Assyria was the great world power until 612 B.C. Then Babylon ruled as the world power until 539 B.C. when Cyrus the Great, king of the Persian Empire, conquered it. Cyrus ruled the Persian Empire for nine more years until he died in 530 B.C., with Darius the Mede ruling the first two years for him. During those nine years he permitted about 50,000 Jews to return to their homeland and lay the foundation of the Temple.
During the reign of Cyrus’ son, Cambyses II (530-522 B.C.), work on the Temple was stopped. But when Darius I became king in 522 B.C. he permitted the work on the Temple to continue. During his reign Haggai and Zechariah ministered to the Jews. By 515 B.C. the Temple was completed by Zerubbabel.
When Darius I died in 486 B.C. his son Xerxes became king of the Persian Empire and ruled until 465 B.C. He married Esther in 481 B.C. (The Book of Esther).
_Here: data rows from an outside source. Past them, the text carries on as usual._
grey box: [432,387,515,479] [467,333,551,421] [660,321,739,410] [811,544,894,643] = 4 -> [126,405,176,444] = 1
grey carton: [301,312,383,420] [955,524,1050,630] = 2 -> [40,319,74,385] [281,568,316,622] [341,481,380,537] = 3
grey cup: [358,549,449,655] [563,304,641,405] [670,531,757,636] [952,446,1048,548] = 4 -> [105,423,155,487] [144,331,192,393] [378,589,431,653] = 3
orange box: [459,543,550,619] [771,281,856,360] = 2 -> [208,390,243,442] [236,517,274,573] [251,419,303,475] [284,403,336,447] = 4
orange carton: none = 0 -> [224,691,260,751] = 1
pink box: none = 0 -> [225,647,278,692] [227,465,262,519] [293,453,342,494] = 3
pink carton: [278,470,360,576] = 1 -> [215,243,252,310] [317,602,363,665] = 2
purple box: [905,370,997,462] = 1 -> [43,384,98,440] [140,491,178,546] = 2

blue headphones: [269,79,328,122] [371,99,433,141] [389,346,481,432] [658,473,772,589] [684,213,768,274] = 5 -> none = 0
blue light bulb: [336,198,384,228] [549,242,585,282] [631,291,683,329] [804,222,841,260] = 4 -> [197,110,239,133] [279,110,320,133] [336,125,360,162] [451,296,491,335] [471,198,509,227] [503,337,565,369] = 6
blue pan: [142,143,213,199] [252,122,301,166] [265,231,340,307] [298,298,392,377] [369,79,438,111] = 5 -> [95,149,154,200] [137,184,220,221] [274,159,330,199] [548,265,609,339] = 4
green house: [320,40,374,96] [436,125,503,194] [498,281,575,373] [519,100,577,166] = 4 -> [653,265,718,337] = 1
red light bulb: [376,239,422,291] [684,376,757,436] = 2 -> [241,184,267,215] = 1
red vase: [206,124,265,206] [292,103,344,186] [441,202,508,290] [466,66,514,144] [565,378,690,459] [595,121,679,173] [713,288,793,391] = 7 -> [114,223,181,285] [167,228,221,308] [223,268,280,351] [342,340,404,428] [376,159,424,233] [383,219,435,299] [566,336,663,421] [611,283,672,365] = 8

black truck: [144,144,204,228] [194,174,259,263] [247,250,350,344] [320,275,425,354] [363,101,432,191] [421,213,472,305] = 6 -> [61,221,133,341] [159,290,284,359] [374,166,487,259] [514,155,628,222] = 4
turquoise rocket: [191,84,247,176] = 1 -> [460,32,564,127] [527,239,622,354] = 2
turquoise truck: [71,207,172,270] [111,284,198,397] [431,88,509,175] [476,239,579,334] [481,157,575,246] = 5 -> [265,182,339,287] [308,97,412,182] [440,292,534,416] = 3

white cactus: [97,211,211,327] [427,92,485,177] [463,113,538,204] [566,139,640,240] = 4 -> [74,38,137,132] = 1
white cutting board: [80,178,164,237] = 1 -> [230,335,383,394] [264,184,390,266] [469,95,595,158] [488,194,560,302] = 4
Then Artaxerxes I ruled the Persian Empire from 464-424 B.C. Ezra went to Jerusalem in 458 B.C. The Temple had been rebuilt. Now Ezra taught the Law of God and ended the people’s pagan marriages. Nehemiah went to Jerusalem to rebuild its walls. He worked on the walls about 445 B.C. (Nehemiah 1).
God spoke to the people of Israel through the prophets, and Malachi, the last one, spoke about 400 years before the arrival of John the Baptist. In other words, God was silent for 400 years.
The Old Testament tells us that there would be a coming Messiah. But when the Messiah came, his own people rejected him (John 1:10-11). Apart from faith in the Messiah, no one truly knows God.